Renamed, not deleted. Recoverable by hand if the orphan turns out to have been intentional after all. R2D2’s first autonomous repair, surrounded by every safety layer, observable in three audit channels, reversible in one command.

LayerMechanism
1Kill-switch file — short-circuits everything
2Allowlist — scripts must live under ~/.sanctum/scripts/r2d2/
3Cooldown — per-recipe re-fire window (1h, 24h, or 168h)

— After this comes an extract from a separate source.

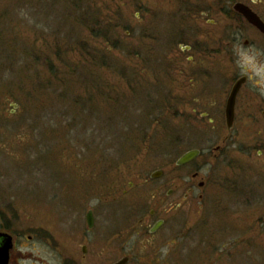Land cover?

4Classifier-only mode — legacy emergency brake, off by default in v0.5
5Dry-run promotion — newly wired in v0.5
6Hermes-extra-dry-run — LLM-classified detections always --dry-run
7Recipe-id validation — hallucinated ids coerced to escalate
8Cycle bookends — UUID per cycle in audit log
9chitti samskara heartbeat — peer agents see liveness
10Force Flow critical escalation on detector_error / missing_detector / exec_error
11Bounded audit log — 50 MB rotation cap

Eleven layers between a detection and a deletion. The cost of any single false-positive is at most the cost of moving a file aside or renaming a plist — both reversible. The cost of not firing, multiplied across days of stale binaries, drifted Keychain entries, and orphan launchagents, is the slow accumulation that broke unattended operation for years before this drone existed.